* What you should do *
Please rewrite the listing below, swapping every "scientific name" for "species name" and changing nothing else. Leave out the pictures.

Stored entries
+ + + + +

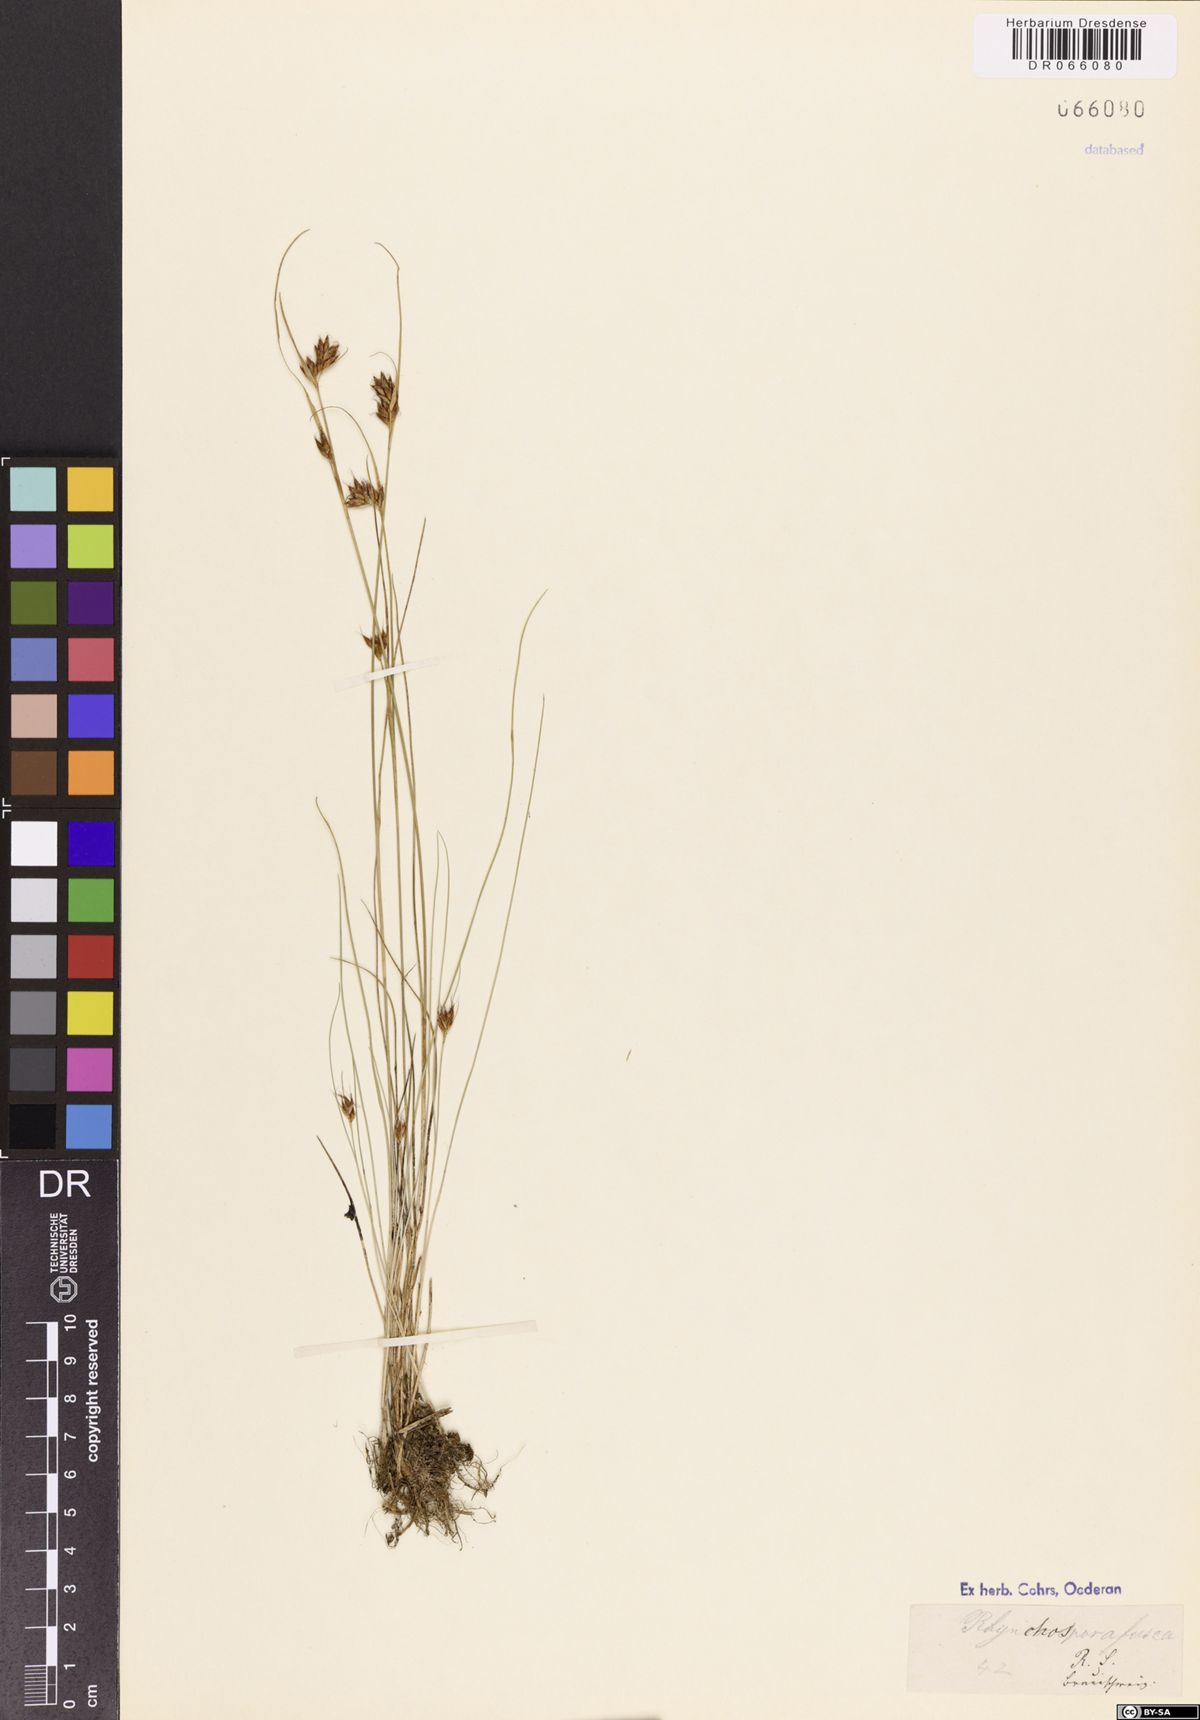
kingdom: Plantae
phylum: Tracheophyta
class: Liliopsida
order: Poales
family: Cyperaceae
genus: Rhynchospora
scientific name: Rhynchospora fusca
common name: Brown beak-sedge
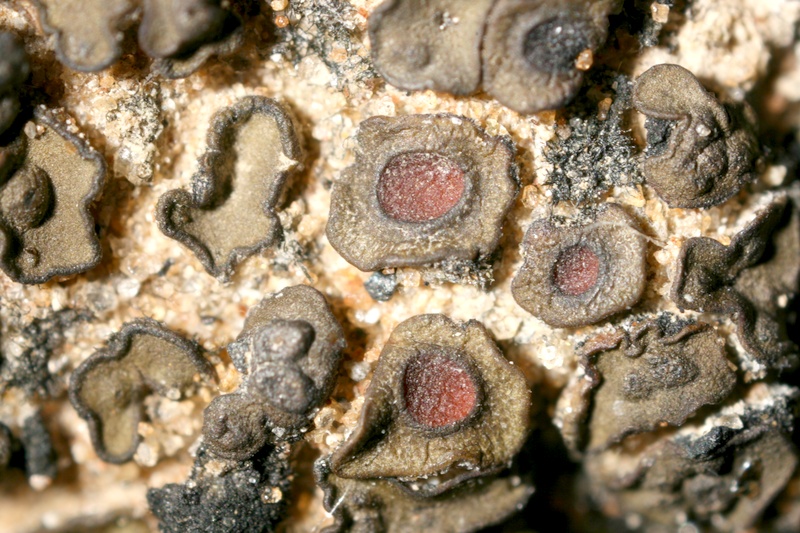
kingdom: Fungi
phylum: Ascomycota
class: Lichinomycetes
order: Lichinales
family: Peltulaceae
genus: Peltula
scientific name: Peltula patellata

+ + + + +

* Completed exercise *
kingdom: Plantae
phylum: Tracheophyta
class: Liliopsida
order: Poales
family: Cyperaceae
genus: Rhynchospora
species name: Rhynchospora fusca
common name: Brown beak-sedge
kingdom: Fungi
phylum: Ascomycota
class: Lichinomycetes
order: Lichinales
family: Peltulaceae
genus: Peltula
species name: Peltula patellata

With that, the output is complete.